## What you are asked to do
Copy the data that follows exactly, and include none of its images.

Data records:

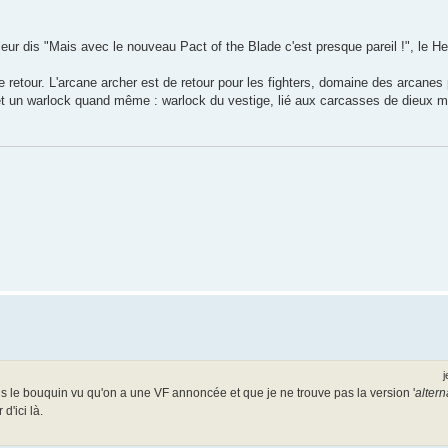
leur dis "Mais avec le nouveau Pact of the Blade c'est presque pareil !", le H
retour. L'arcane archer est de retour pour les fighters, domaine des arcanes p
 et un warlock quand même : warlock du vestige, lié aux carcasses de dieux m
j
pris le bouquin vu qu'on a une VF annoncée et que je ne trouve pas la version '
altern
d'ici là.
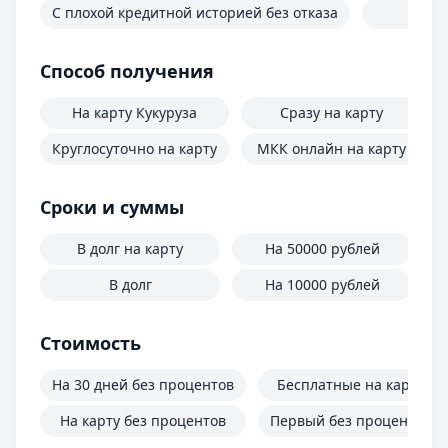
С плохой кредитной историей без отказа
Ес
Способ получения
На карту Кукуруза
Сразу на карту
Круглосуточно на карту
МКК онлайн на карту
Сроки и суммы
В долг на карту
На 50000 рублей
В долг
На 10000 рублей
Стоимость
На 30 дней без процентов
Бесплатные на карту
На карту без процентов
Первый без процентов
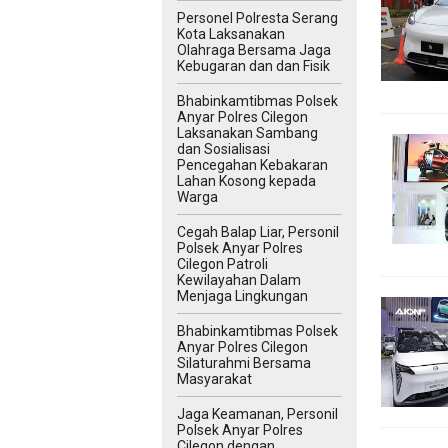
Personel Polresta Serang
Kota Laksanakan
Olahraga Bersama Jaga
Kebugaran dan dan Fisik
Bhabinkamtibmas Polsek
Anyar Polres Cilegon
Laksanakan Sambang
dan Sosialisasi
Pencegahan Kebakaran
Lahan Kosong kepada
Warga
Cegah Balap Liar, Personil
Polsek Anyar Polres
Cilegon Patroli
Kewilayahan Dalam
Menjaga Lingkungan
Bhabinkamtibmas Polsek
Anyar Polres Cilegon
Silaturahmi Bersama
Masyarakat
Jaga Keamanan, Personil
Polsek Anyar Polres
Cilegon dengan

## Written response
leur dis "Mais avec le nouveau Pact of the Blade c'est presque pareil !", le H
retour. L'arcane archer est de retour pour les fighters, domaine des arcanes p
 et un warlock quand même : warlock du vestige, lié aux carcasses de dieux m
j
pris le bouquin vu qu'on a une VF annoncée et que je ne trouve pas la version '
altern
d'ici là.
С плохой кредитной историей без отказа
Ес
Способ получения
На карту Кукуруза
Сразу на карту
Круглосуточно на карту
МКК онлайн на карту
Сроки и суммы
В долг на карту
На 50000 рублей
В долг
На 10000 рублей
Стоимость
На 30 дней без процентов
Бесплатные на карту
На карту без процентов
Первый без процентов
Personel Polresta Serang
Kota Laksanakan
Olahraga Bersama Jaga
Kebugaran dan dan Fisik
Bhabinkamtibmas Polsek
Anyar Polres Cilegon
Laksanakan Sambang
dan Sosialisasi
Pencegahan Kebakaran
Lahan Kosong kepada
Warga
Cegah Balap Liar, Personil
Polsek Anyar Polres
Cilegon Patroli
Kewilayahan Dalam
Menjaga Lingkungan
Bhabinkamtibmas Polsek
Anyar Polres Cilegon
Silaturahmi Bersama
Masyarakat
Jaga Keamanan, Personil
Polsek Anyar Polres
Cilegon dengan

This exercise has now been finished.